_The task_
For every line below, restate it exactly and drop the images.

--- Provided material ---

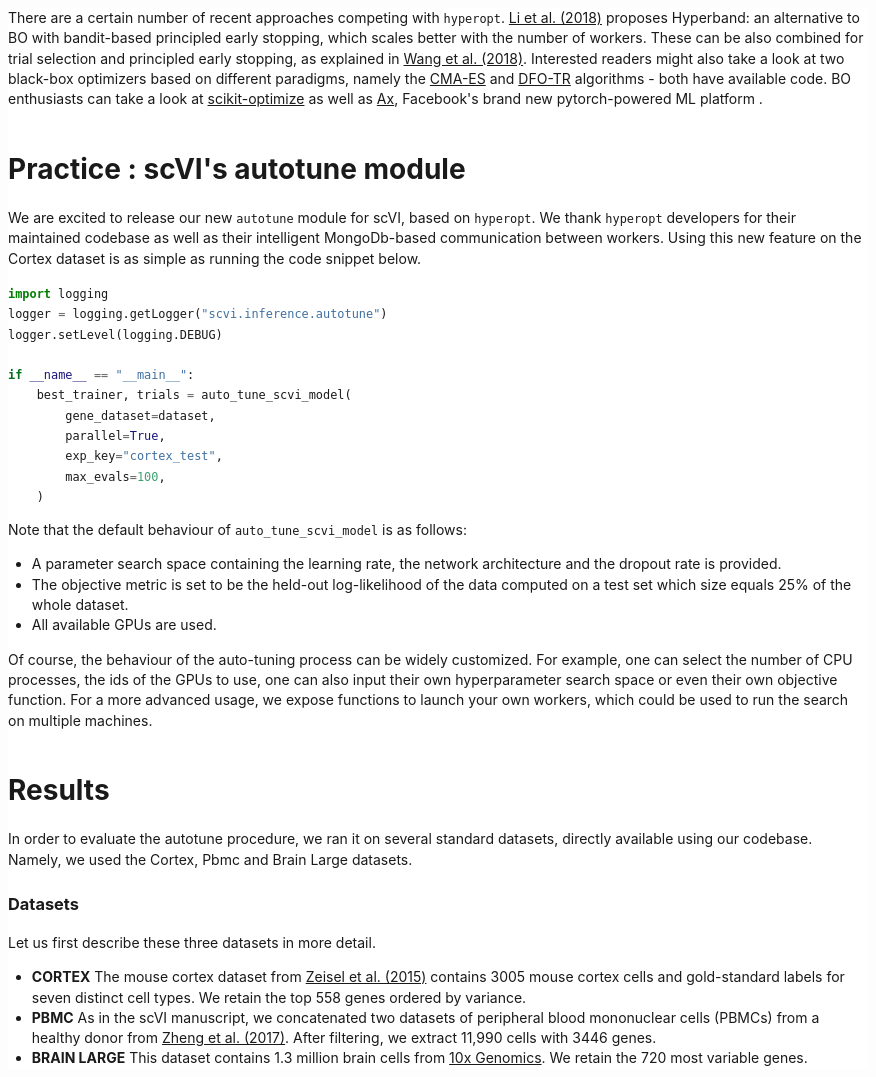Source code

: There are a certain number of recent approaches competing with `hyperopt`. [Li et al. (2018)](https://arxiv.org/abs/1603.06560) proposes Hyperband: an alternative to BO with bandit-based principled early stopping, which scales better with the number of workers.  These can be also combined for trial selection and principled early stopping, as explained in [Wang et al. (2018)](https://arxiv.org/abs/1801.01596). Interested readers might also take a look at two black-box optimizers based on different paradigms, namely the [CMA-ES](https://en.wikipedia.org/wiki/CMA-ES) and [DFO-TR](https://github.com/TheClimateCorporation/dfo-algorithm) algorithms - both have available code. BO enthusiasts can take a look at [scikit-optimize](https://github.com/scikit-optimize/scikit-optimize) as well as [Ax](https://github.com/facebook/Ax), Facebook's brand new pytorch-powered ML platform .


# Practice :  scVI's autotune module

We are excited to release our new `autotune` module for scVI, based on `hyperopt`. We thank `hyperopt` developers for their maintained codebase as well as their intelligent MongoDb-based communication between workers. Using this new feature on the Cortex dataset is as simple as running the code snippet below.

```python
import logging
logger = logging.getLogger("scvi.inference.autotune")
logger.setLevel(logging.DEBUG)

if __name__ == "__main__":
	best_trainer, trials = auto_tune_scvi_model(
	    gene_dataset=dataset,
	    parallel=True,
	    exp_key="cortex_test",
	    max_evals=100,
	)
```

Note that the default behaviour of `auto_tune_scvi_model` is as follows:

* A parameter search space containing the learning rate, the network architecture and the dropout rate is provided.
* The objective metric is set to be the held-out log-likelihood of the data computed on a test set which size equals 25% of the whole dataset.
* All available GPUs are used.

Of course, the behaviour of the auto-tuning process can be widely customized. For example, one can select the number of CPU processes, the ids of the GPUs to use, one can also input their own hyperparameter search space or even their own objective function.  For a more advanced usage, we expose functions to launch your own workers, which could be used to run the search on multiple machines.

# Results

In order to evaluate the autotune procedure, we ran it on several standard datasets, directly available using our codebase. Namely, we used the Cortex, Pbmc and Brain Large datasets.

### Datasets
Let us first describe these three datasets in more detail.
* **CORTEX** The mouse cortex dataset from [Zeisel et al. (2015)](https://science.sciencemag.org/content/347/6226/1138) contains 3005 mouse cortex cells and gold-standard labels for seven distinct cell types. We retain the top 558 genes ordered by variance.
* **PBMC** As in the scVI manuscript, we concatenated two datasets of peripheral blood mononuclear cells (PBMCs) from a healthy donor from [Zheng et al. (2017)](https://www.nature.com/articles/ncomms14049). After filtering, we extract 11,990 cells with 3446 genes.
* **BRAIN LARGE** This dataset contains 1.3 million brain cells from [10x Genomics](https://support.10xgenomics.com/single-cell-gene-expression/datasets). We retain the 720 most variable genes.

---

_Result_
Source code

: There are a certain number of recent approaches competing with `hyperopt`. [Li et al. (2018)](https://arxiv.org/abs/1603.06560) proposes Hyperband: an alternative to BO with bandit-based principled early stopping, which scales better with the number of workers.  These can be also combined for trial selection and principled early stopping, as explained in [Wang et al. (2018)](https://arxiv.org/abs/1801.01596). Interested readers might also take a look at two black-box optimizers based on different paradigms, namely the [CMA-ES](https://en.wikipedia.org/wiki/CMA-ES) and [DFO-TR](https://github.com/TheClimateCorporation/dfo-algorithm) algorithms - both have available code. BO enthusiasts can take a look at [scikit-optimize](https://github.com/scikit-optimize/scikit-optimize) as well as [Ax](https://github.com/facebook/Ax), Facebook's brand new pytorch-powered ML platform .


# Practice :  scVI's autotune module

We are excited to release our new `autotune` module for scVI, based on `hyperopt`. We thank `hyperopt` developers for their maintained codebase as well as their intelligent MongoDb-based communication between workers. Using this new feature on the Cortex dataset is as simple as running the code snippet below.

```python
import logging
logger = logging.getLogger("scvi.inference.autotune")
logger.setLevel(logging.DEBUG)

if __name__ == "__main__":
	best_trainer, trials = auto_tune_scvi_model(
	    gene_dataset=dataset,
	    parallel=True,
	    exp_key="cortex_test",
	    max_evals=100,
	)
```

Note that the default behaviour of `auto_tune_scvi_model` is as follows:

* A parameter search space containing the learning rate, the network architecture and the dropout rate is provided.
* The objective metric is set to be the held-out log-likelihood of the data computed on a test set which size equals 25% of the whole dataset.
* All available GPUs are used.

Of course, the behaviour of the auto-tuning process can be widely customized. For example, one can select the number of CPU processes, the ids of the GPUs to use, one can also input their own hyperparameter search space or even their own objective function.  For a more advanced usage, we expose functions to launch your own workers, which could be used to run the search on multiple machines.

# Results

In order to evaluate the autotune procedure, we ran it on several standard datasets, directly available using our codebase. Namely, we used the Cortex, Pbmc and Brain Large datasets.

### Datasets
Let us first describe these three datasets in more detail.
* **CORTEX** The mouse cortex dataset from [Zeisel et al. (2015)](https://science.sciencemag.org/content/347/6226/1138) contains 3005 mouse cortex cells and gold-standard labels for seven distinct cell types. We retain the top 558 genes ordered by variance.
* **PBMC** As in the scVI manuscript, we concatenated two datasets of peripheral blood mononuclear cells (PBMCs) from a healthy donor from [Zheng et al. (2017)](https://www.nature.com/articles/ncomms14049). After filtering, we extract 11,990 cells with 3446 genes.
* **BRAIN LARGE** This dataset contains 1.3 million brain cells from [10x Genomics](https://support.10xgenomics.com/single-cell-gene-expression/datasets). We retain the 720 most variable genes.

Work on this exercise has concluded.